UN weather agency marks anniversary with dire warning about heating planet

This year the WMO's State of the Climate report confirmed preliminary data showing that 2023 was by far the hottest year ever recorded. It also caps off the warmest 10-year period on record. © AFP - ASAAD NIAZI

Stark climate warnings come ahead of this year's World Meteorological Day, observed on Saturday, with the UN's weather agency confirming that global temperatures had "smashed" heat records in 2023 – raising ocean temperatures and melting glaciers faster than before. Even hotter conditions are expected for the year ahead.

An annual event, World Meteorological Day seeks to raise awareness about the importance of weather and climate-related issues.

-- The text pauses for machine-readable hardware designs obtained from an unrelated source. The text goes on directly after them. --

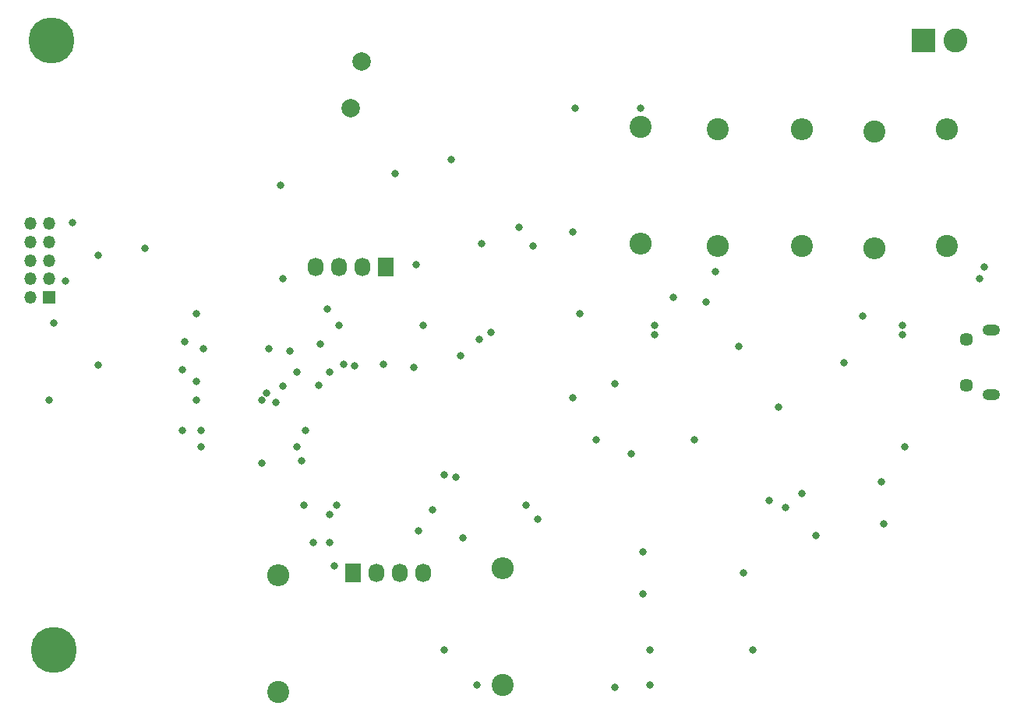
<source format=gbr>
%TF.GenerationSoftware,KiCad,Pcbnew,(5.1.6)-1*%
%TF.CreationDate,2021-02-28T15:35:06+06:00*%
%TF.ProjectId,STM32MCU + Buck Converter,53544d33-324d-4435-9520-2b204275636b,rev?*%
%TF.SameCoordinates,Original*%
%TF.FileFunction,Copper,L3,Inr*%
%TF.FilePolarity,Positive*%
%FSLAX46Y46*%
G04 Gerber Fmt 4.6, Leading zero omitted, Abs format (unit mm)*
G04 Created by KiCad (PCBNEW (5.1.6)-1) date 2021-02-28 15:35:06*
%MOMM*%
%LPD*%
G01*
G04 APERTURE LIST*
%TA.AperFunction,ViaPad*%
%ADD10C,5.000000*%
%TD*%
%TA.AperFunction,ViaPad*%
%ADD11O,1.900000X1.200000*%
%TD*%
%TA.AperFunction,ViaPad*%
%ADD12C,1.450000*%
%TD*%
%TA.AperFunction,ViaPad*%
%ADD13C,2.600000*%
%TD*%
%TA.AperFunction,ViaPad*%
%ADD14R,2.600000X2.600000*%
%TD*%
%TA.AperFunction,ViaPad*%
%ADD15O,1.350000X1.350000*%
%TD*%
%TA.AperFunction,ViaPad*%
%ADD16R,1.350000X1.350000*%
%TD*%
%TA.AperFunction,ViaPad*%
%ADD17C,2.010000*%
%TD*%
%TA.AperFunction,ViaPad*%
%ADD18O,1.730000X2.030000*%
%TD*%
%TA.AperFunction,ViaPad*%
%ADD19R,1.730000X2.030000*%
%TD*%
%TA.AperFunction,ViaPad*%
%ADD20C,2.400000*%
%TD*%
%TA.AperFunction,ViaPad*%
%ADD21O,2.400000X2.400000*%
%TD*%
%TA.AperFunction,ViaPad*%
%ADD22C,0.800000*%
%TD*%
G04 APERTURE END LIST*
D10*
%TO.N,N/C*%
%TO.C,REF\u002A\u002A*%
X83312000Y-103886000D03*
%TD*%
%TO.N,N/C*%
%TO.C,REF\u002A\u002A*%
X83058000Y-37592000D03*
%TD*%
D11*
%TO.N,N/C*%
%TO.C,J5*%
X185133500Y-69144000D03*
X185133500Y-76144000D03*
D12*
X182433500Y-70144000D03*
X182433500Y-75144000D03*
%TD*%
D13*
%TO.N,GND*%
%TO.C,J1*%
X181300000Y-37592000D03*
D14*
%TO.N,+12V*%
X177800000Y-37592000D03*
%TD*%
D15*
%TO.N,NRST*%
%TO.C,J2*%
X80804000Y-57532000D03*
%TO.N,GND*%
X82804000Y-57532000D03*
%TO.N,Net-(J2-Pad8)*%
X80804000Y-59532000D03*
%TO.N,Net-(J2-Pad7)*%
X82804000Y-59532000D03*
%TO.N,SWD*%
X80804000Y-61532000D03*
%TO.N,GND*%
X82804000Y-61532000D03*
%TO.N,SWCLK*%
X80804000Y-63532000D03*
%TO.N,GND*%
X82804000Y-63532000D03*
%TO.N,SWDIO*%
X80804000Y-65532000D03*
D16*
%TO.N,+3V3*%
X82804000Y-65532000D03*
%TD*%
D17*
%TO.N,Net-(F1-Pad1)*%
%TO.C,F1*%
X115570000Y-44958000D03*
%TO.N,+12V*%
X116770000Y-39858000D03*
%TD*%
D18*
%TO.N,GND*%
%TO.C,J3*%
X111760000Y-62230000D03*
%TO.N,I2C1_SDA*%
X114300000Y-62230000D03*
%TO.N,I2C1_SCL*%
X116840000Y-62230000D03*
D19*
%TO.N,+3V3*%
X119380000Y-62230000D03*
%TD*%
%TO.N,+3V3*%
%TO.C,J4*%
X115824000Y-95504000D03*
D18*
%TO.N,UART3_Tx*%
X118364000Y-95504000D03*
%TO.N,UART3_Rx*%
X120904000Y-95504000D03*
%TO.N,GND*%
X123444000Y-95504000D03*
%TD*%
D20*
%TO.N,+3V3*%
%TO.C,R1*%
X132080000Y-107696000D03*
D21*
%TO.N,I2C1_SCL*%
X132080000Y-94996000D03*
%TD*%
%TO.N,I2C1_SDA*%
%TO.C,R2*%
X107696000Y-95758000D03*
D20*
%TO.N,+3V3*%
X107696000Y-108458000D03*
%TD*%
%TO.N,+3.3VA*%
%TO.C,R3*%
X147066000Y-46990000D03*
D21*
%TO.N,Buck_FB*%
X147066000Y-59690000D03*
%TD*%
%TO.N,Net-(R4-Pad2)*%
%TO.C,R4*%
X180340000Y-47244000D03*
D20*
%TO.N,Buck_FB*%
X180340000Y-59944000D03*
%TD*%
%TO.N,Net-(R4-Pad2)*%
%TO.C,R5*%
X172466000Y-47498000D03*
D21*
%TO.N,GND*%
X172466000Y-60198000D03*
%TD*%
D20*
%TO.N,Buck_IN*%
%TO.C,R6*%
X164592000Y-59944000D03*
D21*
%TO.N,Buck_EN*%
X164592000Y-47244000D03*
%TD*%
%TO.N,GND*%
%TO.C,R7*%
X155448000Y-59944000D03*
D20*
%TO.N,Buck_EN*%
X155448000Y-47244000D03*
%TD*%
D22*
%TO.N,Net-(C1-Pad1)*%
X125730000Y-103886000D03*
X146050000Y-82550000D03*
%TO.N,GND*%
X85344000Y-57404000D03*
X84582000Y-63754000D03*
X99568000Y-71120000D03*
X98806000Y-74676000D03*
X161036000Y-87630000D03*
X150622000Y-65532000D03*
X169164000Y-72644000D03*
X172466000Y-60198000D03*
X173228000Y-85598000D03*
X173482000Y-90170000D03*
X148082000Y-103886000D03*
X93218000Y-60198000D03*
X129794000Y-59690000D03*
X155448000Y-59944000D03*
X105918000Y-83566000D03*
X147320000Y-97790000D03*
X158242000Y-95504000D03*
X127762000Y-91694000D03*
X113284000Y-89154000D03*
X124460000Y-88646000D03*
X97282000Y-73406000D03*
X97536000Y-70358000D03*
X113284000Y-73660000D03*
X112268000Y-70649000D03*
X97282000Y-80010000D03*
X98806000Y-76708000D03*
X111506000Y-92202000D03*
X113284000Y-92202000D03*
X162814000Y-88392000D03*
X166116000Y-91440000D03*
%TO.N,+3V3*%
X135890000Y-89662000D03*
X157734000Y-70866000D03*
X159258000Y-103886000D03*
X129286000Y-107696000D03*
X113792000Y-94742000D03*
X107696000Y-108458000D03*
X108204000Y-63500000D03*
X126492000Y-50546000D03*
X122682000Y-61976000D03*
X110490000Y-88138000D03*
X114046000Y-88138000D03*
X109728000Y-73660000D03*
X108966000Y-71374000D03*
X83312000Y-68326000D03*
X82804000Y-76708000D03*
X127000000Y-85090000D03*
X107950000Y-53340000D03*
X120396000Y-52070000D03*
X122936000Y-90932000D03*
X164592000Y-86868000D03*
X162052000Y-77470000D03*
X130810000Y-69342000D03*
X125730000Y-84836000D03*
%TO.N,Net-(C7-Pad1)*%
X129540000Y-70104000D03*
X139700000Y-76454000D03*
X134620000Y-88138000D03*
X144272000Y-107950000D03*
X148082000Y-107696000D03*
X147320000Y-93218000D03*
%TO.N,+3.3VA*%
X147066000Y-44958000D03*
X99314000Y-81788000D03*
X109728000Y-81788000D03*
X110236000Y-83312000D03*
X139954000Y-44958000D03*
%TO.N,HSE_IN*%
X106680000Y-71120000D03*
X107442000Y-76962000D03*
%TO.N,HSE_OUT*%
X112072153Y-75125847D03*
X108204000Y-75184000D03*
X106426000Y-75946000D03*
X105918000Y-76708000D03*
%TO.N,Buck_SW*%
X140462000Y-67310000D03*
X144272000Y-74930000D03*
X152908000Y-81026000D03*
X142240000Y-81026000D03*
%TO.N,Buck_IN*%
X133858000Y-57912000D03*
X139700000Y-58420000D03*
X171196000Y-67564000D03*
X154178000Y-66040000D03*
X155194000Y-62738000D03*
%TO.N,Net-(F1-Pad1)*%
X183896000Y-63500000D03*
X175768000Y-81788000D03*
%TO.N,SWDIO*%
X98806000Y-67310000D03*
X127508000Y-71882000D03*
%TO.N,SWD*%
X123444000Y-68580000D03*
X122428000Y-73152000D03*
%TO.N,NRST*%
X88138000Y-60960000D03*
X88138000Y-72898000D03*
X99314000Y-80010000D03*
X110689108Y-80064892D03*
%TO.N,I2C1_SDA*%
X113030000Y-66802000D03*
X114808000Y-72861000D03*
%TO.N,I2C1_SCL*%
X114300000Y-68580000D03*
X119126000Y-72861000D03*
%TO.N,Buck_FB*%
X184404000Y-62230000D03*
%TO.N,BOOT0*%
X115987444Y-72999020D03*
X135382000Y-59944000D03*
%TO.N,USB_D-*%
X148590000Y-69613000D03*
X175514000Y-69613000D03*
%TO.N,USB_D+*%
X148590000Y-68563000D03*
X175514000Y-68563000D03*
%TD*%
M02*

</source>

It commemorates the establishment of the UN's World Meteorological Organisation in 1950.

This year the WMO's State of the Climate report confirmed preliminary data showing that 2023 was by far the hottest year ever recorded. It also caps off the warmest 10-year period on record.

WMO climate monitoring chief Omar Baddour said there was a high probability that 2024 would in turn break the record set in 2023.

The report showed "a planet on the brink", said UN chief Antonio Guterres.

"Earth is issuing a distress call," he said in a video message, warning that "fossil fuel pollution is sending climate chaos off the charts" and "changes are speeding up".

The WMO said that last year the average near-surface temperature was 1.45C above pre-industrial levels – dangerously close to the critical 1.5C threshold that countries agreed to avoid crossing in the 2015 Paris climate accords.

'Red alert'

"I am now sounding the red alert about the state of the climate," stressed Celeste Saulo, WMO secretary-general. "2023 set new records for every single climate indicator."

The organisation said many of the records were "smashed" and that the numbers "gave ominous new significance to the phrase 'off the charts'".

"What we witnessed in 2023, especially with the unprecedented ocean warmth, glacier retreat and Antarctic sea ice loss, is cause for particular concern," Saulo said.

One especially worrying finding was that marine heatwaves gripped nearly a third of the global ocean on an average day last year.

By the end of 2023, more than 90 percent of the ocean had experienced heatwave conditions at some point during the year.

Impacts on oceans

More frequent and intense marine heatwaves will have "profound negative repercussions for marine ecosystems and coral reefs", it warned.

Meanwhile key glaciers worldwide suffered the largest loss of ice since records began in 1950, "driven by extreme melt in both western North America and Europe".

In Switzerland, where the WMO is based, Alpine glaciers lost 10 percent of their remaining volume in the past two years alone, it said.

Antarctic sea was also "by far the lowest on record".

Rising sea levels

Ocean warming and the rapidly melting glaciers and ice sheets have raised sea levels to their highest point since satellite records began in 1993.

The global mean sea level rise over the past decade is more than double the rate in the first decade of satellite records.

The dramatic climate shifts are taking a heavy toll worldwide, fuelling extreme weather events, flooding and drought, which trigger displacement and drive up biodiversity loss and food insecurity.

"The climate crisis is the defining challenge that humanity faces and is closely intertwined with the inequality crisis," Saulo said.

'Glimmer of hope'

The WMO did highlight one "glimmer of hope": surging renewable energy generation.

Last year renewable energy generation capacity, mainly from solar, wind and hydropower, increased by nearly 50 percent over 2022.

The report sparked a flood of reactions and calls for urgent action.

And while the cost of climate action might seem high, Saulo said the cost of climate inaction was much higher.

"The worst thing would be to do nothing," she said.

Guterres also emphasised that there was still time to avoid the worst of climate chaos. But he warned: "Leaders must step up and act – now."